Structured Query Language (known as SQL) is a programming language used to interact with a database. Specifically, SQL is used to interact with a Relational Database Management System (RDBMS). In an RDBMS, related tables are connected with relationships that link matching columns known as keys.
SQL is almost certainly the most widely used tool across BI, data science, and computer science and provides analysts with an exceptionally transferable skillset that also helps them understand the logical nature of data. Using SQL, analysts can read data from the database for analysis. More advanced users also use SQL to write, edit, and delete data that is stored.
Commonly Used SQL Statements
SQL queries are written using a series of English-sounding statements which are designed to make it easy to understand. The following is a list of the most commonly used SQL commands, used in various combinations to define what data should be extracted from a database, and how it should be presented and summarized.

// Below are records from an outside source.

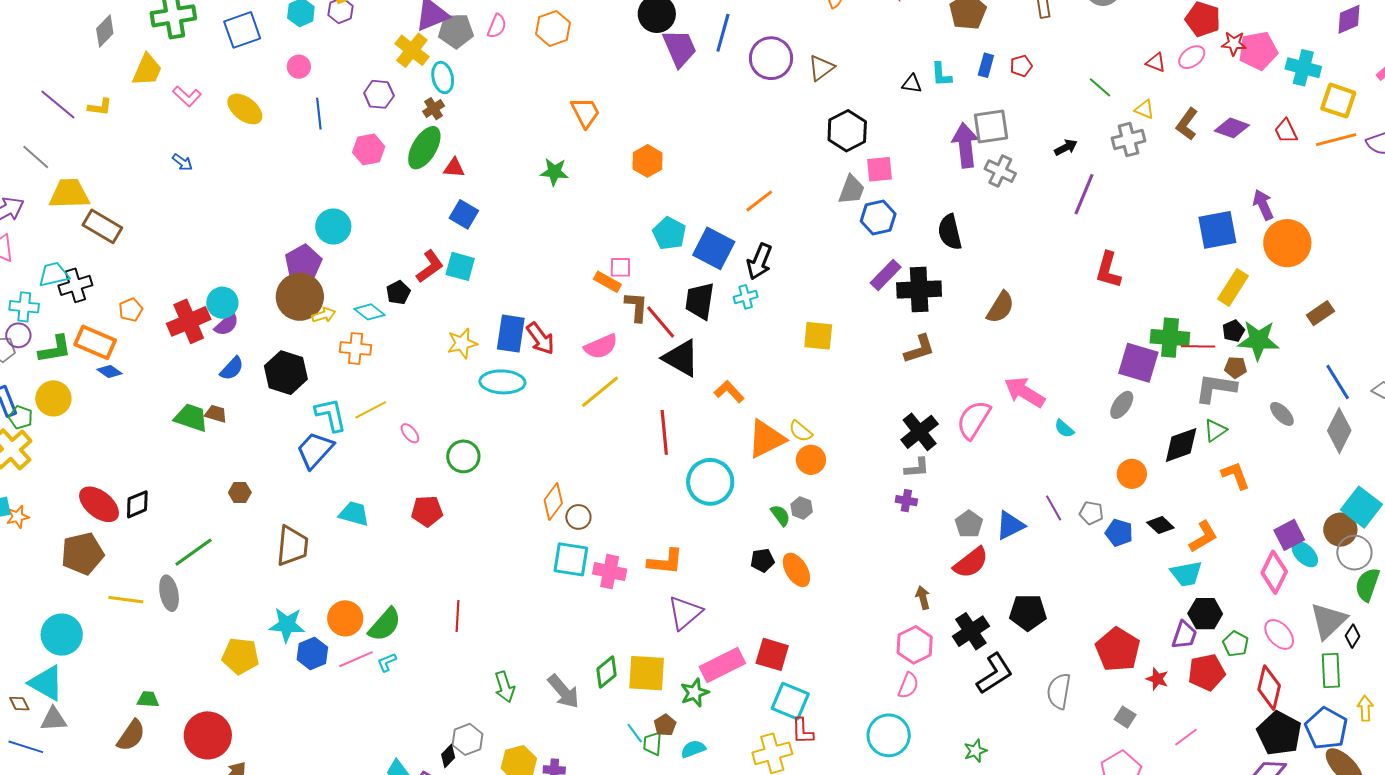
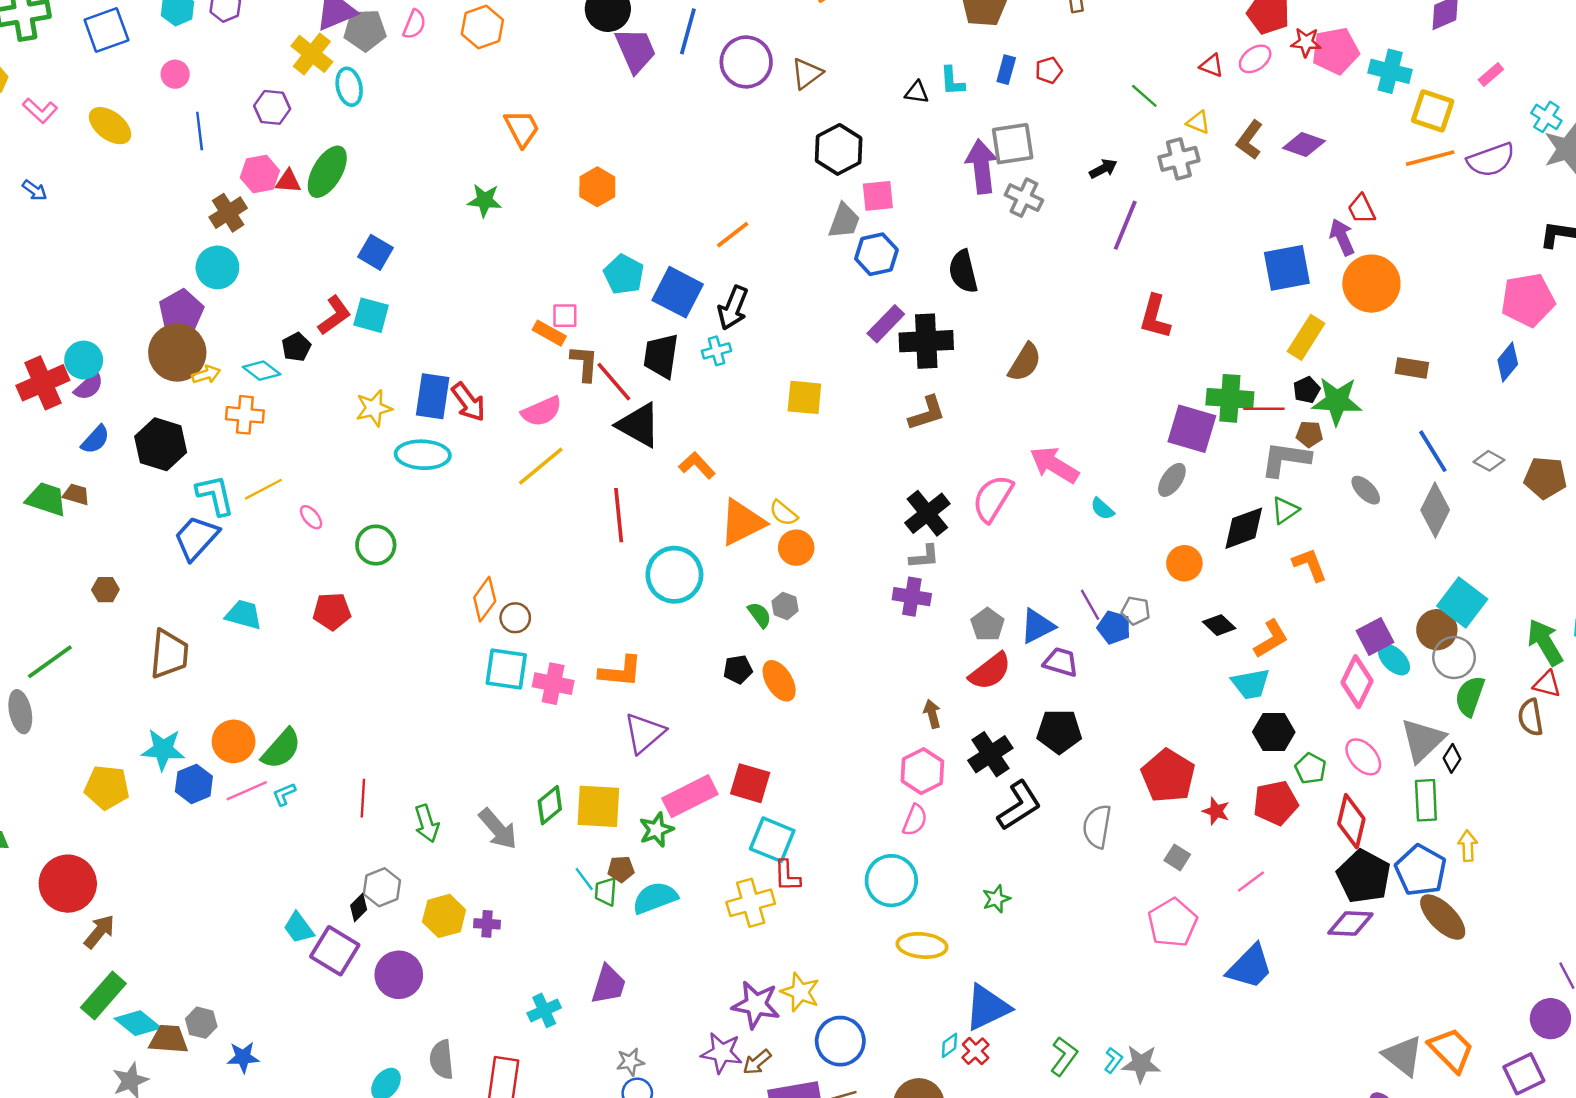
brown cross: (434, 109) -> (228, 213), moved, size x1.4
red trapezoid: (1286, 131) -> (1361, 209), moved
red triangle: (454, 168) -> (288, 181), moved
brown rectangle: (1320, 313) -> (1412, 368), turned 44
purple cross: (906, 501) -> (912, 597), size x1.4
blue pentagon: (1119, 533) -> (1114, 627), moved
red line: (458, 616) -> (363, 798), moved
purple trapezoid: (1184, 635) -> (1061, 662), moved, turned -92
brown pentagon: (665, 725) -> (621, 869), turned 30
cyan semicircle: (693, 749) -> (655, 898), size x1.5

FROM & JOIN: FROM and JOIN are used to define where the data should be sourced in the database. The FROM statement tells the database FROM which table the main data should be extracted. The JOIN statement is used to connect additional data to the main data table.
WHERE: The WHERE clause is used to filter the extracted rows using a logical condition. Only the rows WHERE the logical condition is met are kept.

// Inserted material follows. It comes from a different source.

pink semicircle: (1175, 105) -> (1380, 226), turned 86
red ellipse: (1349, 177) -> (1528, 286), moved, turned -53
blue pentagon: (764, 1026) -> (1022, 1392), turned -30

GROUP BY: GROUP BY is used to consolidate the filtered rows into buckets. For example, for a list of transactions, return the sales grouped by category.
HAVING: The HAVING statement is similar to the WHERE statement, in that is it used to filter the data. The difference is that HAVING is used to filter the grouped rows while WHERE is used to filter the original data.
SELECT: The SELECT statement is used to define which of the columns should be returned as part of the final query.
ORDER BY: Finally, the ORDER BY statement is used to present the finished rows in a specified order, according to the values in one or more columns.
SQL Order of Operations
The above SQL statements are listed in the order in which they are executed by the database. It is the logical order, known as the SQL Order of Execution. However, when analysts write SQL code, they write it in a slightly different order, which typically makes it easier to explain the query in words. The primary difference is that the SELECT statement is written first.
SELECT the following columns
FROM the following tables
WHERE the following conditions are met
GROUP the rows BY these buckets
And only keep the groups HAVING the following attributes
Finally, ORDER the results BY the following columns
Example SQL Queries
Below is an example SQL query used to extract the sum of sales for each customer from a table called FactInternetSales. In addition a couple of conditions must be met; order year must be 2020 or greater, and the total sales of each returned customer must be greater than 10,000. Once the data has been aggregated, the customers and their sales are presented in descending order of total sales.
CustomerKey AS CustomerID,
SUM(SalesAmount) AS SalesAmount
WHERE YEAR(OrderDate) > 2020
GROUP BY CustomerKey
HAVING SUM(SalesAmount) > 10000
ORDER BY SalesAmount DESC
Modifying the Data in a Database
While most analysts will only ever read data from a database, there do exist many other SQL statements that can be used to create or modify the data in a database. These actions include creating new tables, inserting data, modifying data, removing data, and changing the structure of the tables. Generally, analysts will require more skill and experience before they are given the appropriate permissions to modify a database.
CREATE: The CREATE statement is used to create tables in a database. This statement can define the field names and field data types within a table. The create statement is also used to define the unique identities of the table using primary key constraints. It is also used to describe the relationships between tables by defining a foreign key.
ALTER: The ALTER statement is used to change the structure of a table in the database. This statement can be used to create a new column or to change the data type of an existing column.
INSERT: The INSERT statement is used to add records or rows to a table. The name of the table to insert records into is defined first. Then, the column names within the table are defined. Finally, the values of the records are defined to insert into these columns.
UPDATE: The UPDATE statement is used to modify records in a table. This changes the values of a specified subset of records held in the defined columns of the table. It is a good practice to filter rows using a WHERE clause when updating records. Otherwise, all records will be altered by the UPDATE statement.
DELETE:The DELETE statement is used to delete rows from a table based on criteria defined using a WHERE clause. The DELETE statement should be used carefully, as all deletion in a database is permanent. If a mistake is made using a DELETE statement, the database will need to be restored from a backup.
History of SQL
SQL was first introduced in a paper from 1970, “A Relational Model of Data for Large Shared Data Banks,” by Edgar F. Codd. Codd introduced relational algebra, which is used to define relationships between data tables. This is the theoretical foundation of SQL. The first implementation of SQL was developed by two researchers at IBM, Donald Chamberlin and Raymond Boyce.